> _Text provided_

****************

Section two reviews how the single economic entity doctrine applies to SOEs.

Merger review under the EU Merger Regulation builds on the concept of undertaking, which corresponds to the relevant economic corporate group, independently of how it is legally structured.

For SOEs, the concept of undertaking has had to be adapted. The Commission has done so in light of wider EU competition law, which focuses on whether subsidiaries can freely choose their own course of action when assigning liability for anticompetitive conduct. The determination of whether there is a single economic entity or not rests on an assessment of the control exercised by the parent company over its subsidiaries. Control rests on two conditions: on one hand, ownership as proof of possible control and, on the other hand, the exercise of actual influence. For SOEs, ownership is irrelevant, since a SOE is owned by the state; the analysis thus focuses almost solely on the exercise of actual control by the State. In short, the European Commission will look at SOEs by focusing on the relevant ‘economic unit with an independent power of decision’, irrespective of the way in which their capital is held or of the administrative supervision rules applicable to them. A SOE will qualify as an independent entity as long as it can decide its own strategy, business plan and budget autonomously.

****************

Page images and extracted text
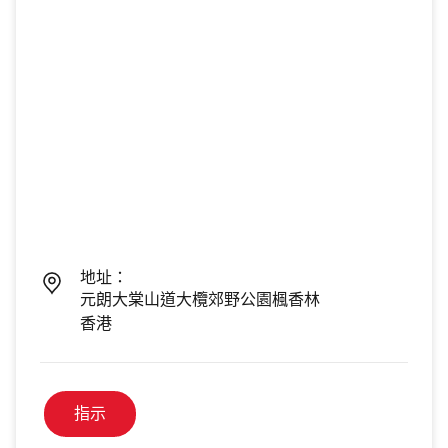
地址：
元朗大棠山道大欖郊野公園楓香林
香港
指示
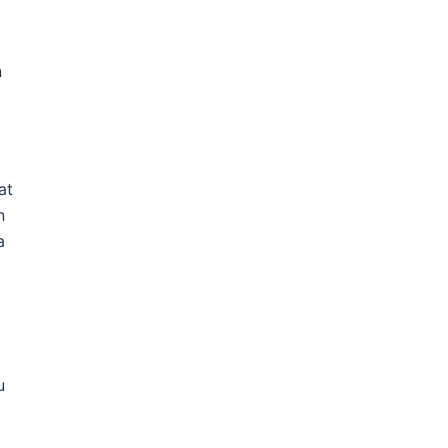
n
at
n
a
u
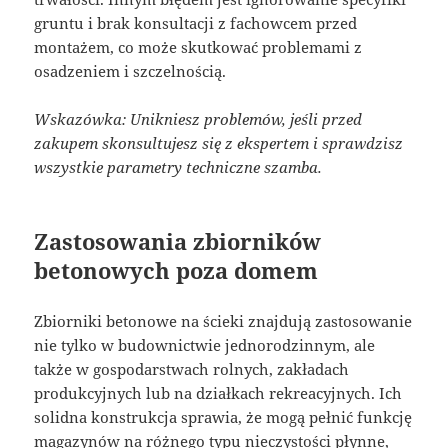
gruntu i brak konsultacji z fachowcem przed
montażem, co może skutkować problemami z
osadzeniem i szczelnością.
Wskazówka: Unikniesz problemów, jeśli przed
zakupem skonsultujesz się z ekspertem i sprawdzisz
wszystkie parametry techniczne szamba.
Zastosowania zbiorników
betonowych poza domem
Zbiorniki betonowe na ścieki znajdują zastosowanie
nie tylko w budownictwie jednorodzinnym, ale
także w gospodarstwach rolnych, zakładach
produkcyjnych lub na działkach rekreacyjnych. Ich
solidna konstrukcja sprawia, że mogą pełnić funkcję
magazynów na różnego typu nieczystości płynne,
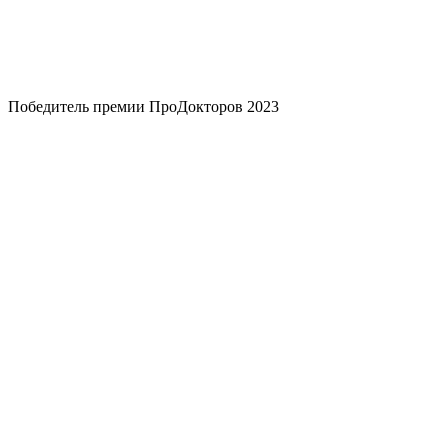
Победитель премии ПроДокторов 2023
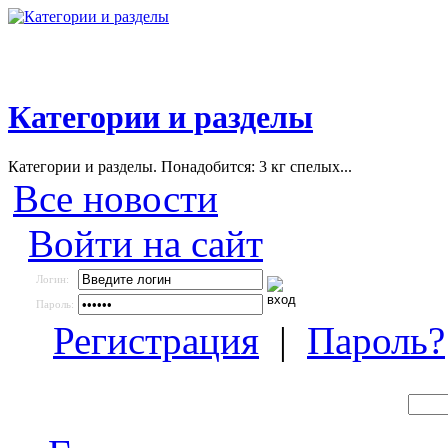
Категории и разделы
Категории и разделы. Понадобится: 3 кг спелых...
Все новости
Войти на сайт
Логин:
Пароль:
Регистрация
|
Пароль?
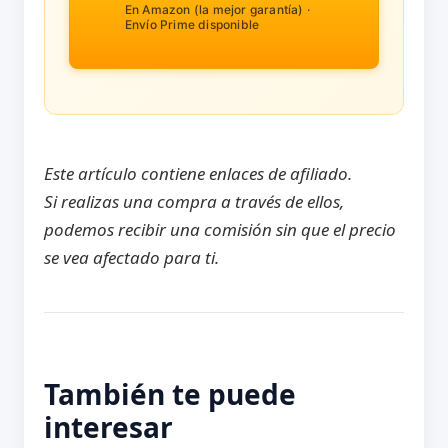
En Amazon (la mejor garantía) ·
Envío Prime disponible
Este artículo contiene enlaces de afiliado.
Si realizas una compra a través de ellos,
podemos recibir una comisión sin que el precio
se vea afectado para ti.
También te puede
interesar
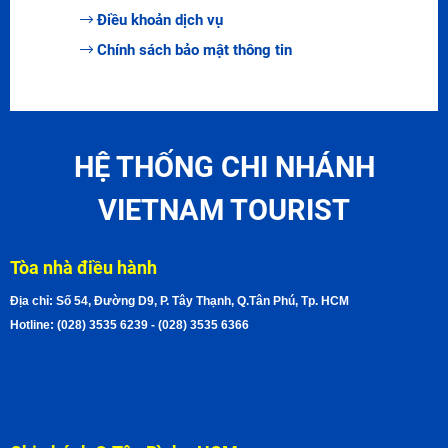
Điều khoản dịch vụ
Chính sách bảo mật thông tin
HỆ THỐNG CHI NHÁNH
VIETNAM TOURIST
Tòa nhà điều hành
Địa chỉ: Số 54, Đường D9, P. Tây Thạnh, Q.Tân Phú, Tp. HCM
Hotline: (028) 3535 6239 - (028) 3535 6366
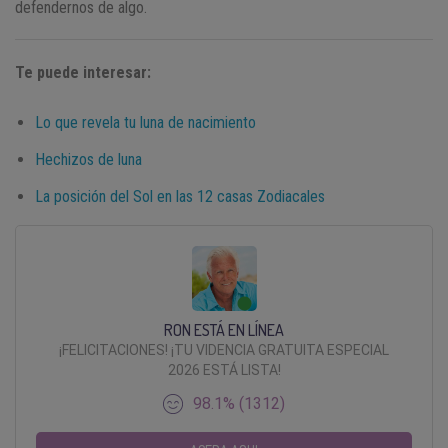
defendernos de algo.
Te puede interesar:
Lo que revela tu luna de nacimiento
Hechizos de luna
La posición del Sol en las 12 casas Zodiacales
RON ESTÁ EN LÍNEA
¡FELICITACIONES! ¡TU VIDENCIA GRATUITA ESPECIAL
2026 ESTÁ LISTA!
98.1% (1312)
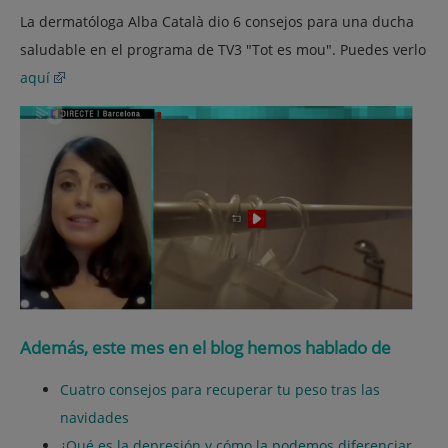
La dermatóloga Alba Català dio 6 consejos para una ducha
saludable en el programa de TV3 "Tot es mou". Puedes verlo
aquí
Además, este mes en el blog hemos hablado de
Cuatro consejos para recuperar tu peso tras las
navidades
¿Qué es la depresión y cómo la podemos diferenciar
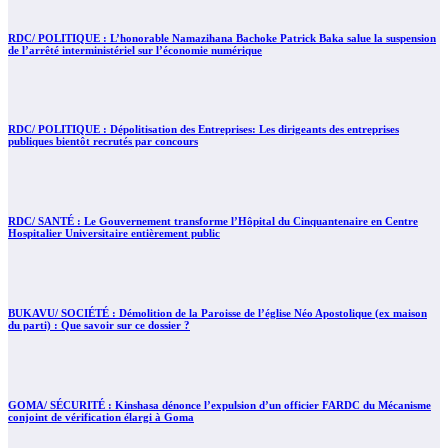
RDC/ POLITIQUE : L’honorable Namazihana Bachoke Patrick Baka salue la suspension
de l’arrêté interministériel sur l’économie numérique
RDC/ POLITIQUE : Dépolitisation des Entreprises: Les dirigeants des entreprises
publiques bientôt recrutés par concours
RDC/ SANTÉ : Le Gouvernement transforme l’Hôpital du Cinquantenaire en Centre
Hospitalier Universitaire entièrement public
BUKAVU/ SOCIÉTÉ : Démolition de la Paroisse de l’église Néo Apostolique (ex maison
du parti) : Que savoir sur ce dossier ?
GOMA/ SÉCURITÉ : Kinshasa dénonce l’expulsion d’un officier FARDC du Mécanisme
conjoint de vérification élargi à Goma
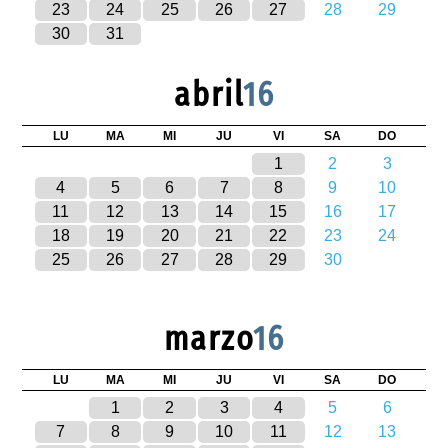
23
24
25
26
27
28
29
30
31
abril
16
LU
MA
MI
JU
VI
SA
DO
1
2
3
4
5
6
7
8
9
10
11
12
13
14
15
16
17
18
19
20
21
22
23
24
25
26
27
28
29
30
marzo
16
LU
MA
MI
JU
VI
SA
DO
1
2
3
4
5
6
7
8
9
10
11
12
13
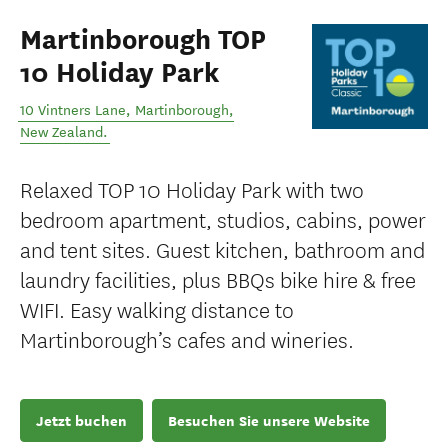
Martinborough TOP
10 Holiday Park
10 Vintners Lane
,
Martinborough
,
New Zealand
.
Relaxed TOP 10 Holiday Park with two
bedroom apartment, studios, cabins, power
and tent sites. Guest kitchen, bathroom and
laundry facilities, plus BBQs bike hire & free
WIFI. Easy walking distance to
Martinborough’s cafes and wineries.
Jetzt buchen
Besuchen Sie unsere Website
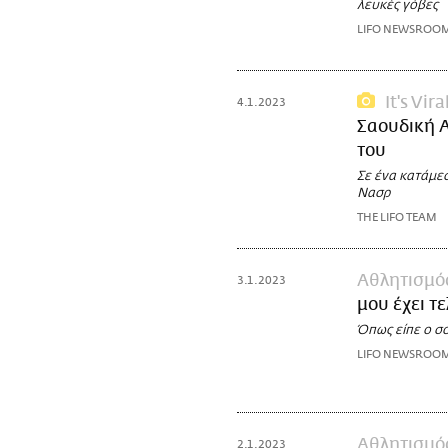
λευκές γόβες
LIFO NEWSROO
It's Vira
4.1.2023
Σαουδική Α
του
Σε ένα κατάμεσ
Νασρ
THE LIFO TEAM
Αθλητισμό
3.1.2023
μου έχει τ
Όπως είπε ο σο
LIFO NEWSROO
Αθλητισμό
2.1.2023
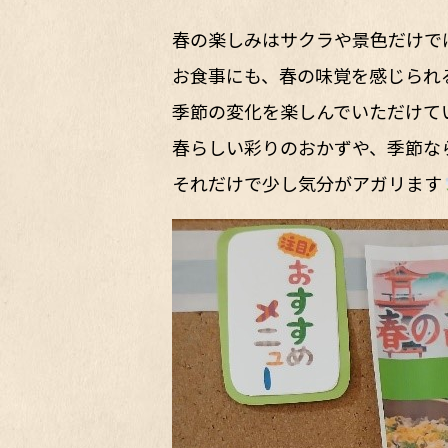
春の楽しみはサクラや景色だけでは
お食事にも、春の味覚を感じられ
季節の変化を楽しんでいただけて
春らしい彩りのおかずや、季節な
それだけで少し気分がアガリます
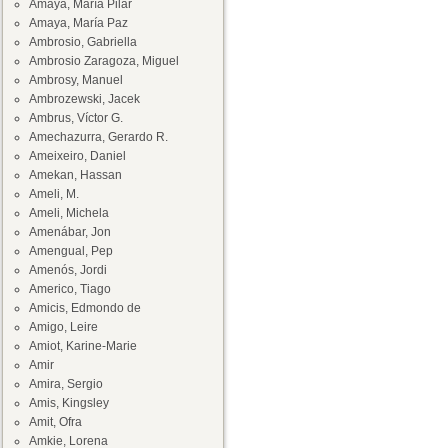
Amaya, María Pilar
Amaya, María Paz
Ambrosio, Gabriella
Ambrosio Zaragoza, Miguel
Ambrosy, Manuel
Ambrozewski, Jacek
Ambrus, Víctor G.
Amechazurra, Gerardo R.
Ameixeiro, Daniel
Amekan, Hassan
Ameli, M.
Ameli, Michela
Amenábar, Jon
Amengual, Pep
Amenós, Jordi
Americo, Tiago
Amicis, Edmondo de
Amigo, Leire
Amiot, Karine-Marie
Amir
Amira, Sergio
Amis, Kingsley
Amit, Ofra
Amkie, Lorena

****************

> _Exercise tasks_
- A) Do these statements agree with the passage on state-owned enterprises in EU merger review? Answer yes or no for each, and quote the words of the passage that decide it.
(i) Under the EU Merger Regulation, the concept of undertaking depends on how the corporate group is legally structured.
(ii) When assessing control over SOEs, ownership is irrelevant.
(iii) A SOE counts as an independent entity when it can decide its own strategy, business plan and budget autonomously.
- B) Carry on the passage on state-owned enterprises in EU merger review from the point where it stops.

> _Answers for this exercise_
- A)
(i) No: "which corresponds to the relevant economic corporate group, independently of how it is legally structured."
(ii) Yes: "For SOEs, ownership is irrelevant, since a SOE is owned by the state"
(iii) Yes: "A SOE will qualify as an independent entity as long as it can decide its own strategy, business plan and budget autonomously."

- B)
SOEs of the same State will form a single common undertaking if there is a common centre of commercial decision-making, i.e. when a superior entity makes a commercial decision for them.  When the state exercises its ownership control only in relation to its basic rights as a shareholder – such as the sales of shares, the listings or the dividends – and state-owned companies have separate and independent managements, it has been straightforward to find that the individual SOE is the relevant undertaking. However, when a SOE is susceptible to direct supervision and control by a State or its government, that SOE will be part of a wider undertaking comprising also state-controlled entities even if the State has not intervened in its management in practice.

In practice, the analysis of whether the state exercises a potential power of control rests on whether certain de jure criteria are met – who nominates the board, whether there are interlocking directorships, who decides, control and supervises the governance of the SOE, business plans as well as business operations, and whether there are elements or structures of coordination between SOEs – regardless of whether they are fulfilled in practice.

Sections three and four discuss common misconceptions regarding corporate governance in China.

The relationship between the Chinese state and its companies, especially SOEs, is the result of a long and painful process of reform that began in the late 1970s, when SOEs were parts of a larger centrally planned system. In this system, SOEs were completely dependent on the government.

When introducing competition into the market, the government implemented Western corporate structures for its SOEs and created a trustee, the State Asset Supervision and Administration Commission (SASAC), to act as a management firewall between the government and the companies. This reform sought to limit the ability of the government to intervene in corporate decisions, decoupling ownership from control with the purpose of introducing some level of flexibility and competition between SOEs.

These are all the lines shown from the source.